▸ DIRECTIONS
Give back, word for word, every line from the one containing "analysis of thyroid" to the end of the listing, and nothing more.

*** Begin section ***

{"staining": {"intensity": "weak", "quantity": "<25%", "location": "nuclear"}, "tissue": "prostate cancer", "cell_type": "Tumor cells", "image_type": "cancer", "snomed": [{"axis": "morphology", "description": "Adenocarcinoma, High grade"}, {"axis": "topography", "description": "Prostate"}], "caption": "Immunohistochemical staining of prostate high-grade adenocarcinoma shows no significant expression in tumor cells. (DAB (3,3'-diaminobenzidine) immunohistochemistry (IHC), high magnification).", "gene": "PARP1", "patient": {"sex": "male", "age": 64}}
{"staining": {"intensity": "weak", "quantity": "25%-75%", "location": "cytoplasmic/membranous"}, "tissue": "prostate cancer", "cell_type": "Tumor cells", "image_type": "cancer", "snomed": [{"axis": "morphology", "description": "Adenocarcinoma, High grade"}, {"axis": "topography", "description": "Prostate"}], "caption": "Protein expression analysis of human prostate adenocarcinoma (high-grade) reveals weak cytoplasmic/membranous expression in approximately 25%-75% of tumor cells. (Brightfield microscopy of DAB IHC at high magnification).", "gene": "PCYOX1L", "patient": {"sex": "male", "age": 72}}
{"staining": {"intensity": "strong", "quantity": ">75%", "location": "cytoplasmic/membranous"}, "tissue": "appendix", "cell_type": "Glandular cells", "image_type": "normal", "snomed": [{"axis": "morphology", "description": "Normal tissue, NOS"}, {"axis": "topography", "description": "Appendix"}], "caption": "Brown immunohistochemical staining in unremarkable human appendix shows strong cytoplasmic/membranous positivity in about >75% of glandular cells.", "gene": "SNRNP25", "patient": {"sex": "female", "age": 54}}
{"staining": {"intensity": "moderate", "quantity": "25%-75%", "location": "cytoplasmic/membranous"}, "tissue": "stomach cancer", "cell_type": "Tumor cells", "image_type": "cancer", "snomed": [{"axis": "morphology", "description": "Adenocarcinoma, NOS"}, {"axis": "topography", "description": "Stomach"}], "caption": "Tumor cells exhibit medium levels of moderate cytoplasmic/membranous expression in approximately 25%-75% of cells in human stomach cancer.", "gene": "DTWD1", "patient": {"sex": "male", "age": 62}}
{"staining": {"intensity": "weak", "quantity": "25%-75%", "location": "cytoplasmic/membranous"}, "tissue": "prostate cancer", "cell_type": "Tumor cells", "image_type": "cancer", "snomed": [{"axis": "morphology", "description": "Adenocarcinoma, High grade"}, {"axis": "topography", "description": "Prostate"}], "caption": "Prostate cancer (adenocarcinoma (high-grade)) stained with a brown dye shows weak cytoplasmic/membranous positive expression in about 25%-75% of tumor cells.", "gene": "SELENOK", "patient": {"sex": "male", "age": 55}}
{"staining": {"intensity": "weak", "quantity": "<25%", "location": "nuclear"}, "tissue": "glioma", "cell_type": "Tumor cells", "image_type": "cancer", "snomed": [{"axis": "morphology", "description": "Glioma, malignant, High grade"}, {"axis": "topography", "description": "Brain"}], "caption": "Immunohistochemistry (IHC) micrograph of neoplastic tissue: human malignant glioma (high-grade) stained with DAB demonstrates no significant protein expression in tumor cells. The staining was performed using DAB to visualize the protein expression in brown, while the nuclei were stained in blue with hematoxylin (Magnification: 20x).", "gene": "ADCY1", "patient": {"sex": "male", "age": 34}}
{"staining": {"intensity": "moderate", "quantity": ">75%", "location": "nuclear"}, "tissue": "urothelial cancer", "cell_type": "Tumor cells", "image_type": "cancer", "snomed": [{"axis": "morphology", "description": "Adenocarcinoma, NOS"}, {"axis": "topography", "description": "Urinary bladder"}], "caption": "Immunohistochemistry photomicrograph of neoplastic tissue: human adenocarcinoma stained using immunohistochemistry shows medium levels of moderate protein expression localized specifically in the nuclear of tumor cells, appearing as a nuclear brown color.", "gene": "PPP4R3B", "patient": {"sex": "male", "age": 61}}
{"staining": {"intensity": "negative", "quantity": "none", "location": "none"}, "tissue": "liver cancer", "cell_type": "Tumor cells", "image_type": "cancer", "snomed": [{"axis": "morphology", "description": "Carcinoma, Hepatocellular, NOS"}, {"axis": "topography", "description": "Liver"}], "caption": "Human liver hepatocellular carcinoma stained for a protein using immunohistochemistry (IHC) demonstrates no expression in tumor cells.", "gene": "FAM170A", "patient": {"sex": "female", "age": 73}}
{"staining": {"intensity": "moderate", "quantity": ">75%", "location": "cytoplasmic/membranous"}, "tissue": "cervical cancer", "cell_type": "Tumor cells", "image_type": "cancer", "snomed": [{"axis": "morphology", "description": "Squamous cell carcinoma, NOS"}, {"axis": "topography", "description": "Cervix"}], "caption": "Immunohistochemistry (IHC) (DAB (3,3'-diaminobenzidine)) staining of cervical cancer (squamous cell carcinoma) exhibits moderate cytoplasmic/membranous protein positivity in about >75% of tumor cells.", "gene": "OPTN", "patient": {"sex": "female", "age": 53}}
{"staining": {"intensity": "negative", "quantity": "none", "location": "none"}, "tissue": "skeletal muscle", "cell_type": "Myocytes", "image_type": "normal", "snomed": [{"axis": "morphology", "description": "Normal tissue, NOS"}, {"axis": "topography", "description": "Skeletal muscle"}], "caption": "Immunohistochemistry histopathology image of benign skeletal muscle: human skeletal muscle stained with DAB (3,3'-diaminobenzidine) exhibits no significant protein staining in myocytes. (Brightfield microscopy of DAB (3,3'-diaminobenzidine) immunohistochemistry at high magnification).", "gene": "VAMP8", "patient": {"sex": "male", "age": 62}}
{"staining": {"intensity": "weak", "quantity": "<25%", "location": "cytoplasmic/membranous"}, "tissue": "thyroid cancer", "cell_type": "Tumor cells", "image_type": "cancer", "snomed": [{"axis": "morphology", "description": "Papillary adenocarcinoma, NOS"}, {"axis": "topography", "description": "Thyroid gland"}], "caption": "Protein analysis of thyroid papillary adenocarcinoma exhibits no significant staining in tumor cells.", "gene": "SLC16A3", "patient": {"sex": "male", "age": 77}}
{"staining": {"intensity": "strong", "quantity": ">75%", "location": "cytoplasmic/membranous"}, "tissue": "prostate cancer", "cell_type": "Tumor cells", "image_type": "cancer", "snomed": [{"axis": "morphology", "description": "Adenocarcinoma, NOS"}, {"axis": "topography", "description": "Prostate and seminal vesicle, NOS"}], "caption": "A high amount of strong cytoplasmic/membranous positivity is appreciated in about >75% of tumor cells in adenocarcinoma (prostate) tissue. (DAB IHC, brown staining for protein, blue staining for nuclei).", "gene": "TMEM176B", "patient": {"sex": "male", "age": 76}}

*** End section ***

▸ RESPONSE TO THE TASK
{"staining": {"intensity": "weak", "quantity": "<25%", "location": "cytoplasmic/membranous"}, "tissue": "thyroid cancer", "cell_type": "Tumor cells", "image_type": "cancer", "snomed": [{"axis": "morphology", "description": "Papillary adenocarcinoma, NOS"}, {"axis": "topography", "description": "Thyroid gland"}], "caption": "Protein analysis of thyroid papillary adenocarcinoma exhibits no significant staining in tumor cells.", "gene": "SLC16A3", "patient": {"sex": "male", "age": 77}}
{"staining": {"intensity": "strong", "quantity": ">75%", "location": "cytoplasmic/membranous"}, "tissue": "prostate cancer", "cell_type": "Tumor cells", "image_type": "cancer", "snomed": [{"axis": "morphology", "description": "Adenocarcinoma, NOS"}, {"axis": "topography", "description": "Prostate and seminal vesicle, NOS"}], "caption": "A high amount of strong cytoplasmic/membranous positivity is appreciated in about >75% of tumor cells in adenocarcinoma (prostate) tissue. (DAB IHC, brown staining for protein, blue staining for nuclei).", "gene": "TMEM176B", "patient": {"sex": "male", "age": 76}}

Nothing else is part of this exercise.